Lo sviluppo delle miniere era progredito enormemente da quando, nel 1848, fu estesa alla Sardegna una legge che stabiliva la distinzione tra la proprietà privata del suolo da quella del sottosuolo, il quale diveniva così patrimonio dello Stato, e di cui questo soltanto poteva accordare le concessioni per l'attività estrattiva. L'estrazione delle materie prime, soprattutto nei primi decenni, non comportava grandi difficoltà, né costi troppo elevati per la lavorazione, infatti per parecchi anni si continuò a lavorare in molti giacimenti i filoni a cielo aperto, ancora numerosi alla vigilia della Prima Guerra Mondiale.

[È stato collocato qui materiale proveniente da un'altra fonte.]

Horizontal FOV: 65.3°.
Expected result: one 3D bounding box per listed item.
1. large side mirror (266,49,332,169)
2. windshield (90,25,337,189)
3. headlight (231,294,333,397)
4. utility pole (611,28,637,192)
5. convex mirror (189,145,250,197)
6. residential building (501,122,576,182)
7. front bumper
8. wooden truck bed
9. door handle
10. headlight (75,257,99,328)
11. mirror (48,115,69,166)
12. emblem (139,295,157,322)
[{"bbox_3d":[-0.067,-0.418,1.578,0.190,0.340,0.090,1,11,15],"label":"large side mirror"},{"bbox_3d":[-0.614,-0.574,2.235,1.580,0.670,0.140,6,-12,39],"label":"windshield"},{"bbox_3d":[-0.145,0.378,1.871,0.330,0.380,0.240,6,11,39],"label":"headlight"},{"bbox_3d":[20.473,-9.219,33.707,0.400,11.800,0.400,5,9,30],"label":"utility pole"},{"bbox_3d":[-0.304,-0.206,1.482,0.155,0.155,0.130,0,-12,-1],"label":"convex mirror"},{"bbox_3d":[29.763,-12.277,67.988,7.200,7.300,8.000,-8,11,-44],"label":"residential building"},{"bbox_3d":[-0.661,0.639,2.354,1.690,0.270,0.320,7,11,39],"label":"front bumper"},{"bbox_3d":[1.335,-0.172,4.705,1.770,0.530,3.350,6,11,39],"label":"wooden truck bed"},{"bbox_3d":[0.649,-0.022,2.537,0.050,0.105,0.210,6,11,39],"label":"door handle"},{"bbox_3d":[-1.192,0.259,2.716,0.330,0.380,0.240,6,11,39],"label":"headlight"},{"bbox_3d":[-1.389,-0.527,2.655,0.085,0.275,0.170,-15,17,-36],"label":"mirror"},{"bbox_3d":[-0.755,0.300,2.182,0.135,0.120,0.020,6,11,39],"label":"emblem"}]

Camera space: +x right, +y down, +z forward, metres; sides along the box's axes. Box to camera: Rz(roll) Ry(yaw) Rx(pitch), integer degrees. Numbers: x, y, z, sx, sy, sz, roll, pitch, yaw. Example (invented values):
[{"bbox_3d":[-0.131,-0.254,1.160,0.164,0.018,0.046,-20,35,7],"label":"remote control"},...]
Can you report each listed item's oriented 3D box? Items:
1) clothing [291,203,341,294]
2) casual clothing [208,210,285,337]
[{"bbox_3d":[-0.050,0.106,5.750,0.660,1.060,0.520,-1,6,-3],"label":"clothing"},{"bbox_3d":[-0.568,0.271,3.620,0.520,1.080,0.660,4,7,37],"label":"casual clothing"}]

In questo modo furono possibili per le società concessionarie delle miniere enormi guadagni che presero la via del Piemonte soprattutto, ma anche della Francia, dell'Inghilterra e del Belgio, paesi ben attrezzati di fonderie e di impianti per la lavorazione, i quali trovavano perciò conveniente, nonostante la distanza geografica degli stabilimenti, l'estrazione dei minerali grezzi in Sardegna. Era inevitabile che il grande interesse suscitato dalle miniere dovesse stimolare il desiderio di una documentazione visiva dei luoghi che avevano permesso il verificarsi in vaste regioni prima praticamente desertiche di uno dei maggiori sconvolgimenti che il paesaggio sardo abbia mai subito nella sua storia. La fotografia, tecnica industriale dell'immagine, si poneva così al servizio della grande industria estrattiva per affiancarla e sostenerla nel suo successo, per promuoverla, adularla e riceverne di riflesso i suoi benefici; in un rapporto di osmosi le polveri d'argento estratte dai monti del Sarrabus rappresentavano l'elemento base di quelle stesse stampe fotografiche che le documentavano.

Veniva in questo modo a conchiudersi tutto un ciclo in cui l'industria produceva da sé medesima i modi di rappresentazione visiva più consoni alle esigenze della società di massa che l'industria stessa aveva creato. Oltre a fotografie sparse e di difficile attribuzione, sono almeno tre gli album fotografici di un certo interesse. Il primo è quello degli ingegneri francesi Petin e Gaudet, concessionari delle miniere di Assemini e Capoterra, composto da una serie di fotografie di paesaggi delle miniere e degli stabilimenti di lavorazione annessi che venne esposto alla Prima Esposizione Sarda del 1871. La seconda raccolta è quella dell'ing. Ferrari , comprendente venti fotografie realizzate nel 1875 nelle miniere di Gennamari e Ingurtosu, presso le quali l'autore svolgeva la professione di ingegnere chimico.

L'altra raccolta fotografica sulle miniere sarde è stata realizzata da Vittorio Besso , probabilmente nel 1886, quando venne in Sardegna per eseguire un lavoro su commissione che consisteva nel documentare la realizzazione di alcune linee delle Ferrovie Concesse Sarde, composto da 36 fotografie ed eseguito per gli ingegneri Alfredo Cottrau e Giovanni Marsaglia concessionari della linea ferroviaria. Nel catalogo del 1893 vengono elencate altre 38 fotografie del formato 30x40 eseguite a Monteponi, vicino ad Iglesias, una delle miniere più grandi ed importanti della Sardegna.